Re: Formula Won; Nick Allen seems to have cracked it, although in his article he only discusses the case for walking up an up an up escalator. The formular does still also work, however, if you are hurrying up a down escalator - if you walk at twice the speed of the escalator, (ie p=2, e=-1) n becomes 2N, so you climb twice the number of steps, while ascending at the same rate as someone standing still on the upward escalator (p=0,e=1). And of course if you match your pace to the speed of the downward escalator (p=1,e=-1) n becomes infinite, as you remain motionless on your treadmill. However, if you walk up a down escalator at less than the speed of the escalator (p=0.5,e=-1) the formula tells us you'd experience -N steps, whereas logic tells us you'd experience concussion.
Rob, Sheffield, UK

In my youth the collective noun for Swans was "box", normally purchased with ten Players Weights.
David Dee,
Maputo Mozambique

Re: Paper Monitor, Monday. I've written "PM" on my hand. I'll either become the Prime Minister or get this printed. I think the former is most likely.

Students have been writing on their hands to "bag top grades" for ages. It's called "cheating".
John Russell,

Half of the girls in my school had "I heart so-and-so" on their hands - and I don't think it ever worked....

- **Data extracts**:

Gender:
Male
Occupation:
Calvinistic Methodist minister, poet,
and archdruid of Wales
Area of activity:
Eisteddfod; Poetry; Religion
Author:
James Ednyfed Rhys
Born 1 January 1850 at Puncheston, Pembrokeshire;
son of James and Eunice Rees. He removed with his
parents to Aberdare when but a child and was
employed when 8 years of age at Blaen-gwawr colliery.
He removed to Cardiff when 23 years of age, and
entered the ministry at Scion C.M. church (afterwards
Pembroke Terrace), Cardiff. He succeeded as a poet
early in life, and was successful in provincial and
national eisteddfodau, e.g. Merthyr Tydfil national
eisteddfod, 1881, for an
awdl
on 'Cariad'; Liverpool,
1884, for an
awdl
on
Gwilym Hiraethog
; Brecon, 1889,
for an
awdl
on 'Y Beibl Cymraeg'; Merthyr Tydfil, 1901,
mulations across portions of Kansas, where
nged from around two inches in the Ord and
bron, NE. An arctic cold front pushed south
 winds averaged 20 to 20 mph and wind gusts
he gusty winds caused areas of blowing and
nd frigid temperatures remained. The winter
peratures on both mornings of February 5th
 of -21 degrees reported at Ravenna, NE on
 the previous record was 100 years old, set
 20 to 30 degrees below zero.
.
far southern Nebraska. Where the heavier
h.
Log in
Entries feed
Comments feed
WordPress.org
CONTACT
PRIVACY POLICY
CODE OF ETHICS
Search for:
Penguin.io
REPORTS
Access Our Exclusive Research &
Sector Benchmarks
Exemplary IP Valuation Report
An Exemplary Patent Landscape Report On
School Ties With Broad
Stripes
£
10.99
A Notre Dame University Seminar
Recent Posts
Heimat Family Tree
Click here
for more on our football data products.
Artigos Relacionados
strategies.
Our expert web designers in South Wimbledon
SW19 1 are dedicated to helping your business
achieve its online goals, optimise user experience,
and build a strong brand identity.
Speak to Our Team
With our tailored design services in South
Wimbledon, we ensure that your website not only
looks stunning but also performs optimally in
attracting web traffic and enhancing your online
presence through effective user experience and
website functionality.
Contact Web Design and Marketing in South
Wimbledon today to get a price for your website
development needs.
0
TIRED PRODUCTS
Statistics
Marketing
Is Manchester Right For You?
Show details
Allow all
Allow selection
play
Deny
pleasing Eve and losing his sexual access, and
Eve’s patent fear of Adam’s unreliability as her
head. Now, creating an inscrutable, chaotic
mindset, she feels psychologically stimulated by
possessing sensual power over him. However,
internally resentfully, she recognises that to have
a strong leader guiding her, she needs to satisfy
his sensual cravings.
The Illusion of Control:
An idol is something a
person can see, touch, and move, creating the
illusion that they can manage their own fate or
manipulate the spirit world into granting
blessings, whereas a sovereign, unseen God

* * *

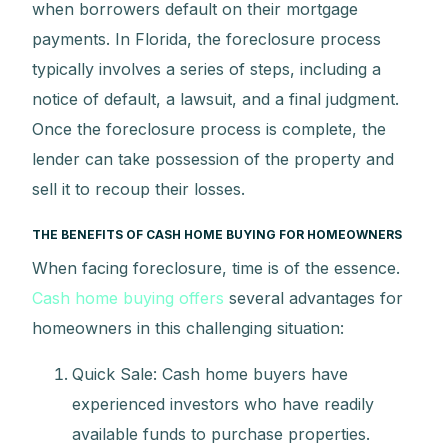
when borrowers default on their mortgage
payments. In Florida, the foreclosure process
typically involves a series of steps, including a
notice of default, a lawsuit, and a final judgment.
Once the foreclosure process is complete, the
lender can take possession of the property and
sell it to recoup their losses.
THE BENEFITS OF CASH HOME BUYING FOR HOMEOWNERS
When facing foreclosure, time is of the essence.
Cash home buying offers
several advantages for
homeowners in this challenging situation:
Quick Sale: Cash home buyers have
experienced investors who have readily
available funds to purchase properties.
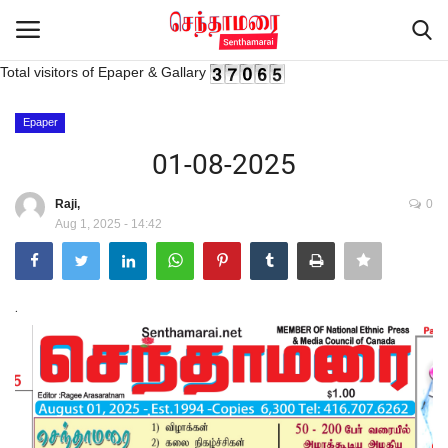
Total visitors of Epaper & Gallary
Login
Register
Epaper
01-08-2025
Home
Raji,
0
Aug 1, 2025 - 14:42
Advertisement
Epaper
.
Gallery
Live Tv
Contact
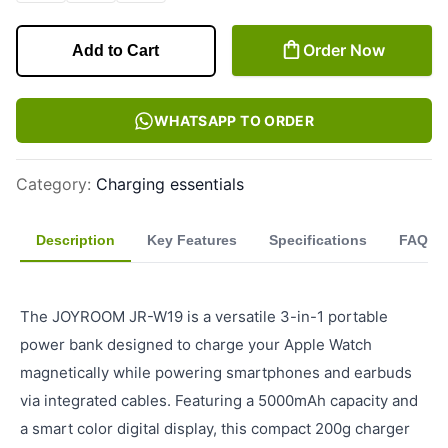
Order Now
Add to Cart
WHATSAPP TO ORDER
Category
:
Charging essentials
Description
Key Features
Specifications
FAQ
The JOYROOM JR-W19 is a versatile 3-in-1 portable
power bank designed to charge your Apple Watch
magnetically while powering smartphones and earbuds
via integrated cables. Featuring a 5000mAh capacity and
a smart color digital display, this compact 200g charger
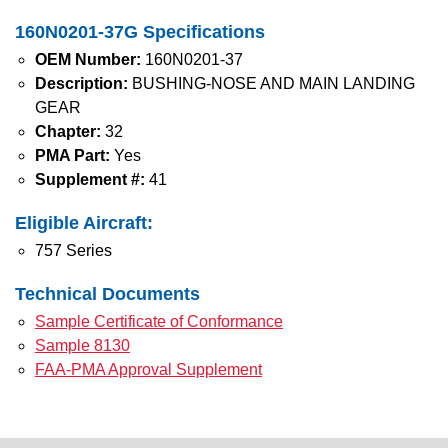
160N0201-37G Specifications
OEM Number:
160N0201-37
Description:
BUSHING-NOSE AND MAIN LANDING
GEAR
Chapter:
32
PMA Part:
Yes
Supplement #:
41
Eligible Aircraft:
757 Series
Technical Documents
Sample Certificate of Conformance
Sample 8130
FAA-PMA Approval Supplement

- **Task instructions**:
a) Answer these questions from the readers' letters:
(i) What values of p and e does Rob give for walking at twice the speed of a down escalator?
(ii) What was the collective noun for Swans in David Dee's youth?
(iii) What did half of the girls at one writer's school have written on their hands?
b) Translate this sentence from the readers' letters into Spanish: "In my youth the collective noun for Swans was "box", normally purchased with ten Players Weights."
The records have no connection to the readers' letters.

- **Results for the exercise**:
a)
(i) p=2, e=-1
(ii) "Box"
(iii) "I heart so-and-so"

b) En mi juventud, el sustantivo colectivo para los Swans era "box", que normalmente se compraba con diez Players Weights.